*INSTRUCTIONS TO FOLLOW:*
Check every line of the material for the word "camera". Copy those that have it.
(ENTRIES SHOWN Opens)
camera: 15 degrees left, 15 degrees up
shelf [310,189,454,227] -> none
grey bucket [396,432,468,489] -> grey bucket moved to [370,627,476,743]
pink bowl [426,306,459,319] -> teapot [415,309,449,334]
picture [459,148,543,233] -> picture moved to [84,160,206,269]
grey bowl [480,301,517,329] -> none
(ENTRIES SHOWN Closes)
(ENTRIES SHOWN Opens)
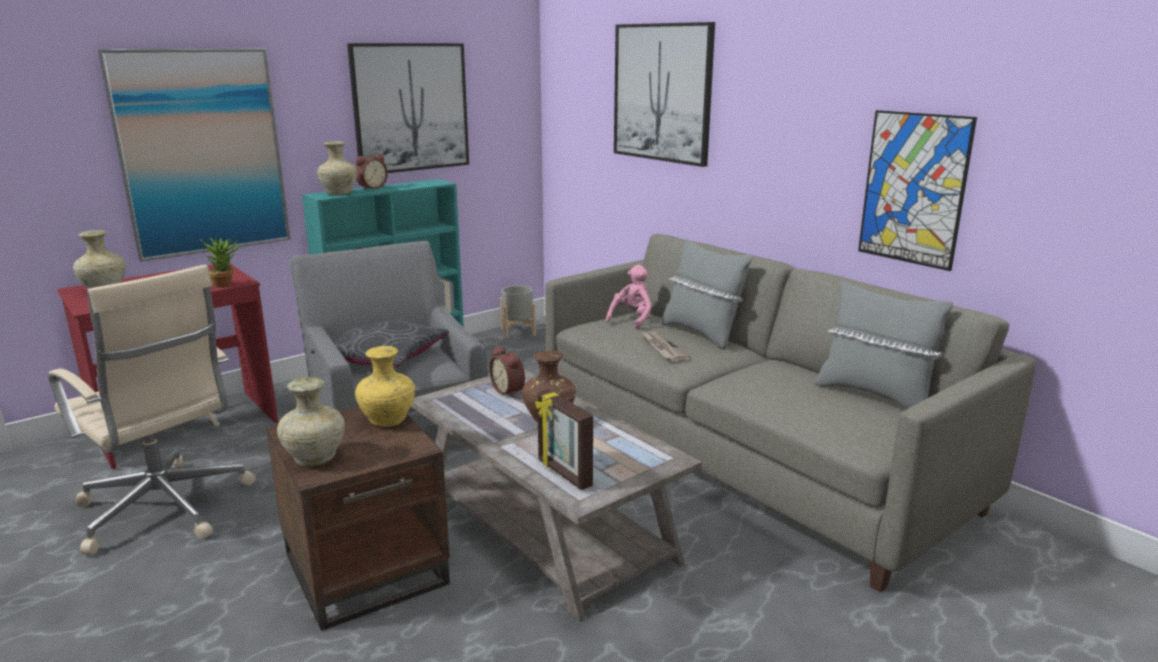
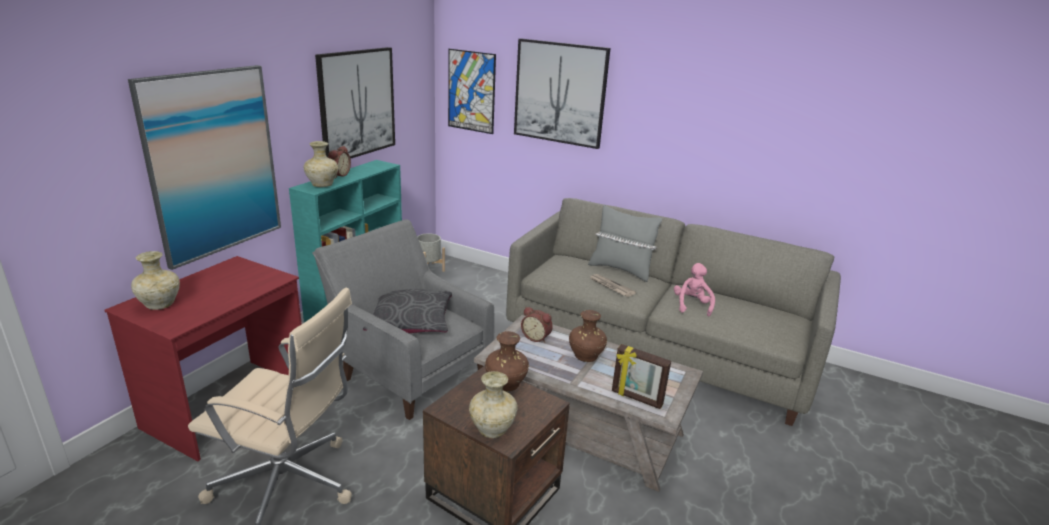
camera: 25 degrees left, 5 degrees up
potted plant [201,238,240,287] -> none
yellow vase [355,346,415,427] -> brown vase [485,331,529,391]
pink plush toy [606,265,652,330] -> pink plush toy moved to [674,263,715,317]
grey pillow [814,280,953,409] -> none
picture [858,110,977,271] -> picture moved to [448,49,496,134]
(ENTRIES SHOWN Closes)
(ENTRIES SHOWN Opens)
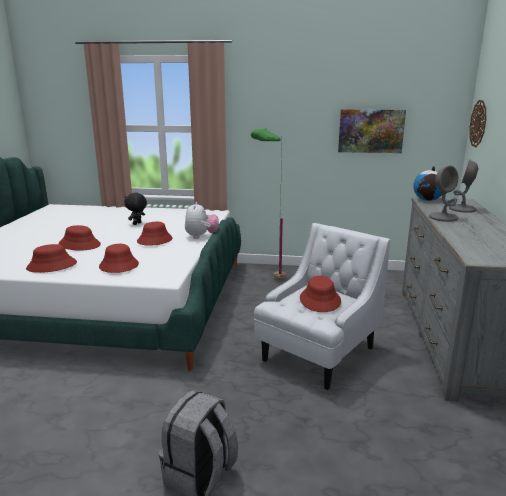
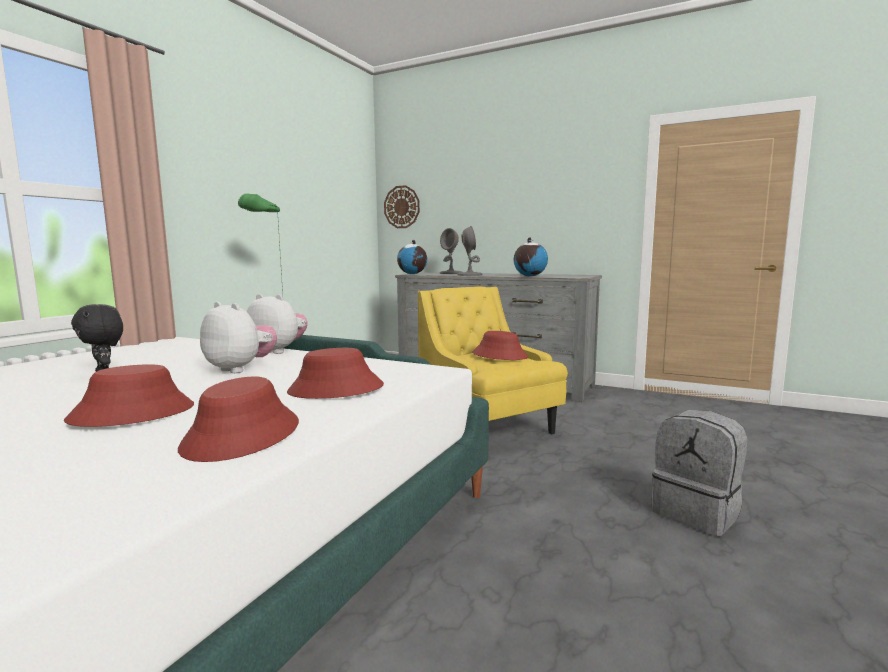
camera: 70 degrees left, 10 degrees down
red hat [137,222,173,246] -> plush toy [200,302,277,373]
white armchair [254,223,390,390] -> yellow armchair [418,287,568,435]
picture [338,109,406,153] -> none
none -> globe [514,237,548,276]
(ENTRIES SHOWN Closes)
*TASK ANSWER:*
camera: 15 degrees left, 15 degrees up
camera: 25 degrees left, 5 degrees up
camera: 70 degrees left, 10 degrees down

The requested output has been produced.